• [DOCUMENT SECTION]
------------------------------------------------------------------------
Democratic candidates across the Commonwealth came up short in their quest to flip the Pennsylvania House of Representatives and State Senate during the November 3 election, despite sustained optimism for their success beforehand — and media enthusiasm that Democrats might take hold of both chambers of the state legislature.

PA Democrats needed to flip nine seats in the 203-member House and four seats in the 50-member State Senate in order to gain control of the General Assembly. While several races have still yet to be called, Republicans are currently poised to retain their House majority and possibly increase their Senate control by one seat, according to the Pittsburgh Post-Gazette. There is even a possibility that Republicans could improve on their numbers in the State House as well, the paper notes.

It is a stunning turnaround from the pre-election speculation from Democratic establishment figures and members of the left-leaning media. Many local and statewide outlets appeared positively giddy at the chance for Democrats to take control in Harrisburg. Just weeks before, the Philadelphia Inquirer proclaimed that Democrats were within “striking distance” of flipping the General Assembly as “Democratic candidates and outside groups are outspending Republicans by a margin of more than three to one across the most competitive battleground districts.”

Other local publications supported the same predictions of a statewide Democratic sweep. Philadelphia Magazine ran a story announcing a “consensus” that Democrats will “gain ground” in the state legislature. 

While several races have still yet to be called, Republicans are currently poised to retain their House majority and increase their Senate control by one seat, according to the Pittsburgh Post-Gazette. There is even a possibility that Republicans could increase their control in the State House as well, the paper notes.
------------------------------------------------------------------------
• [EXCERPTED RECORDS]
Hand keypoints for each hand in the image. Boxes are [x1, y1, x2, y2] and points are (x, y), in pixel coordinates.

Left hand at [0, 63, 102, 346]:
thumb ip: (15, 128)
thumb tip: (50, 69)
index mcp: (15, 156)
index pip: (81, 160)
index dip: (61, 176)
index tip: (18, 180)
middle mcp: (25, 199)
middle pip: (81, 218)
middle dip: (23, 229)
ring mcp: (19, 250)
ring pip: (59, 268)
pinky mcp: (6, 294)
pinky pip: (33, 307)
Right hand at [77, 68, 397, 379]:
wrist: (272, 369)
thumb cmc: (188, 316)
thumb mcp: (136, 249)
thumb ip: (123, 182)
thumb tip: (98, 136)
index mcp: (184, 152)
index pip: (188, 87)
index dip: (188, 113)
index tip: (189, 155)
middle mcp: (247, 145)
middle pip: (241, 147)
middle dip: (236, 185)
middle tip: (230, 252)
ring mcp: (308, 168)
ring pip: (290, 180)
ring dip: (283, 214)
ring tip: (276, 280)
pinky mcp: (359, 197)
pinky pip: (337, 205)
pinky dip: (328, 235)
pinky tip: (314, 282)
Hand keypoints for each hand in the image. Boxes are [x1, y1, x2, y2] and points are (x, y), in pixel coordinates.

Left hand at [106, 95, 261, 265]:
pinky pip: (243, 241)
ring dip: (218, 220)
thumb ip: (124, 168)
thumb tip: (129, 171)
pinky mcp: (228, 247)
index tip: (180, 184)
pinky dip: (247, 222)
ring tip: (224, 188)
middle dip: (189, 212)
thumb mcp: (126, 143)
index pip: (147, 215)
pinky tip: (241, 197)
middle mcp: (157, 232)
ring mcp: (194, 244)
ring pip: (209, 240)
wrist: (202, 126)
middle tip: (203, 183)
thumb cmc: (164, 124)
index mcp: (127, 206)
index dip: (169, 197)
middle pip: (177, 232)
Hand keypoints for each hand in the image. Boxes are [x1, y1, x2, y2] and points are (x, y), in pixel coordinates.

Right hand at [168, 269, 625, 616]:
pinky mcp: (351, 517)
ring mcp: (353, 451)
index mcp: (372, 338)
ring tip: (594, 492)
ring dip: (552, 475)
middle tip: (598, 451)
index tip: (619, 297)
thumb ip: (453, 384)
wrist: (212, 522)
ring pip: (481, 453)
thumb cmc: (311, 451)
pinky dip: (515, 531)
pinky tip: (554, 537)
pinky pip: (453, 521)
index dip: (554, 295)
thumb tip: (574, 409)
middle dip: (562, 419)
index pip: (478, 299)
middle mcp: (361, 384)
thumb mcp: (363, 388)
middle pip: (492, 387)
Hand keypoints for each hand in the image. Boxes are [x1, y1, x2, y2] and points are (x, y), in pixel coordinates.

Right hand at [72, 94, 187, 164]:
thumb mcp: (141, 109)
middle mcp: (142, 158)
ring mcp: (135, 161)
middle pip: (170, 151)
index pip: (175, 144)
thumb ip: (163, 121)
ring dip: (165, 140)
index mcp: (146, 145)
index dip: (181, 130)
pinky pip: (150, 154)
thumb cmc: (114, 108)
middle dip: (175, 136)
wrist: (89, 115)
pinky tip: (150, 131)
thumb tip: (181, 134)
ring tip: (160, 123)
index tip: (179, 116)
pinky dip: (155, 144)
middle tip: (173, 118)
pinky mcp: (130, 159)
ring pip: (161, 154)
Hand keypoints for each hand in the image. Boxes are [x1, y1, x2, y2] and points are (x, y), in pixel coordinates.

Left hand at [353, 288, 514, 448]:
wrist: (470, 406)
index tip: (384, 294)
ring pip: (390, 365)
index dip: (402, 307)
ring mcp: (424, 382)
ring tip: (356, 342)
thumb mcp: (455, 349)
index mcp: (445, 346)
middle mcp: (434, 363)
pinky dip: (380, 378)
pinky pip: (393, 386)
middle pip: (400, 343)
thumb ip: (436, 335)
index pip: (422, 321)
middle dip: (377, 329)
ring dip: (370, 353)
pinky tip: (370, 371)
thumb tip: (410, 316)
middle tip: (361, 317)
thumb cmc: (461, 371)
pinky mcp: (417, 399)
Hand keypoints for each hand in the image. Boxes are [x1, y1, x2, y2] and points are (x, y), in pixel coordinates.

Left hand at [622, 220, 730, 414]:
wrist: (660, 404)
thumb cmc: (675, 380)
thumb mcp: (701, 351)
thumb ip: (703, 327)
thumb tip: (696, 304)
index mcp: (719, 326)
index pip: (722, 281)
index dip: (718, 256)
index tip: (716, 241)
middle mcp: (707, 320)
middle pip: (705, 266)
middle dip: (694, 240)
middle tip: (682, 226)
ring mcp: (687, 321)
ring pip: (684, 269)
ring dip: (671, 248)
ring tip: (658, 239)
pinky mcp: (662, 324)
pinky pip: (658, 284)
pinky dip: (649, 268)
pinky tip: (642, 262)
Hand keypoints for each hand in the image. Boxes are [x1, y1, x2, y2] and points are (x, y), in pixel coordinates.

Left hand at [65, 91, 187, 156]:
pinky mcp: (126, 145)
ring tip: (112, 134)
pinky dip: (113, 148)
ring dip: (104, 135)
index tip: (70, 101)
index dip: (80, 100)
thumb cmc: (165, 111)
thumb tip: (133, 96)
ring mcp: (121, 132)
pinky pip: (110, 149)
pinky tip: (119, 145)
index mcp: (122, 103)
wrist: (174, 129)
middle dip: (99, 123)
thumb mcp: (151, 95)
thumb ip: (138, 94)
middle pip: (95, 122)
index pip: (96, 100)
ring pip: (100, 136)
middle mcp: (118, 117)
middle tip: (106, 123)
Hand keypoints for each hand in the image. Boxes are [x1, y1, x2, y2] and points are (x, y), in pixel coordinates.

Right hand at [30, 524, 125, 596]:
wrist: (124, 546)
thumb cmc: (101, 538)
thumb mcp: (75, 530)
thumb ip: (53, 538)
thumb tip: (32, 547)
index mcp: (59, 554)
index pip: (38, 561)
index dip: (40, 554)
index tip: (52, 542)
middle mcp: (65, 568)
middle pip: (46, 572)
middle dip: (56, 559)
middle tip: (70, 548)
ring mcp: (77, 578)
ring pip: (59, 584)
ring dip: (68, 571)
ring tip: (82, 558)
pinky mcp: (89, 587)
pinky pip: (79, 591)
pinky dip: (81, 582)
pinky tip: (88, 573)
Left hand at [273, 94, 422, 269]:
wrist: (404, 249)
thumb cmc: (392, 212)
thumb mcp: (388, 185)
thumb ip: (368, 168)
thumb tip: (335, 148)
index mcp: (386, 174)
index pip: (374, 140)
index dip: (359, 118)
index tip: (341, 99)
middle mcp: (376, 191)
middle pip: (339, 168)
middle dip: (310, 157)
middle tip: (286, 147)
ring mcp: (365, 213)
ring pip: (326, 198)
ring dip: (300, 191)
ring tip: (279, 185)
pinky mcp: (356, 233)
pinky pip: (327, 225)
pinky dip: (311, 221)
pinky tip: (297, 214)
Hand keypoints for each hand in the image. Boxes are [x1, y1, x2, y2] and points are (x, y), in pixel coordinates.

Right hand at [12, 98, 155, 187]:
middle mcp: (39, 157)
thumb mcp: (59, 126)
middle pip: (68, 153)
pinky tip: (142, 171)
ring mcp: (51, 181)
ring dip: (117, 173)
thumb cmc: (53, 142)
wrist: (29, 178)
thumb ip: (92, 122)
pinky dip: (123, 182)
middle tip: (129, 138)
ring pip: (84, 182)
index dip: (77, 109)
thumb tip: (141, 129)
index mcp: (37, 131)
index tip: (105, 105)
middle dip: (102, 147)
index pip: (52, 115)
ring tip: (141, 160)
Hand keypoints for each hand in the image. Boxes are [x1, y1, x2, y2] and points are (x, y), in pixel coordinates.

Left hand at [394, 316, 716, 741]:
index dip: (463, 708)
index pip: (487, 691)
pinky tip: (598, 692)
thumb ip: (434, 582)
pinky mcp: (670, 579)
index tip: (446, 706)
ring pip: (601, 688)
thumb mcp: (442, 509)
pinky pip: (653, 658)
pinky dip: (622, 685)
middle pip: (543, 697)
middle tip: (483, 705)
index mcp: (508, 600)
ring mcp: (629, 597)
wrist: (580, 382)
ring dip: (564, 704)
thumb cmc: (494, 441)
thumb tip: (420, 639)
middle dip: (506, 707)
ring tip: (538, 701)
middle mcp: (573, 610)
------------------------------------------------------------------------
• [TASK A] In the article on the Pennsylvania legislative elections, change the passage from "Democratic candidates across" to "of the state legislature." by replacing "quest" with "bid", and give the revised passage.
• [TASK B] Go on with the article on the Pennsylvania legislative elections from where it stops.

• [RESPONSE AREA A]
Democratic candidates across the Commonwealth came up short in their bid to flip the Pennsylvania House of Representatives and State Senate during the November 3 election, despite sustained optimism for their success beforehand — and media enthusiasm that Democrats might take hold of both chambers of the state legislature.

• [RESPONSE AREA B]
The Inquirer quotes Delaware County Democratic Rep. Leanne Krueger, who helped chair the House Democrats’ campaigns this cycle, as saying she is “cautiously optimistic about our chances to take the majority in November.”

Philly Mag cites political consultant Neil Oxman, who evidently suffered from the same delusions that afflicted pollsters and media across the nation this election season: “Will there be more Democrats in the legislature after 2020 than there are now? Absolutely. Does it get to [a House majority of] 102? It’s going to be close.”

Article after article was published detailing extensive “paths to victory” for Democrats to upend the GOP’s grip on the General Assembly.

They all hit a wall once the voters had their say.

Instead, state Democrats fell flat, specifically in Philadelphia’s rapidly transitioning inner suburbs, and the areas around Harrisburg and Lancaster where many moderate voters — unenthused with the Trump Party — still voted for Republicans down the ticket. 

In the Senate, the parties traded seats, with incumbents Pam Iovino in the west and Tom Killion in the Philly suburbs going down; Republicans defended seats that Democrats expected to flip in South-Central PA, and one race in Greater Pittsburgh is yet to be called, between incumbent Democrat Jim Brester and Republican challenger Nicole Ziccarelli. 

Depending on that final race, the results amount to net zero for state Democrats, or a loss of one seat.

Article after article was published detailing extensive ‘paths to victory’ for Democrats to upend the GOP’s grip on the General Assembly. They all hit a wall once the voters had their say.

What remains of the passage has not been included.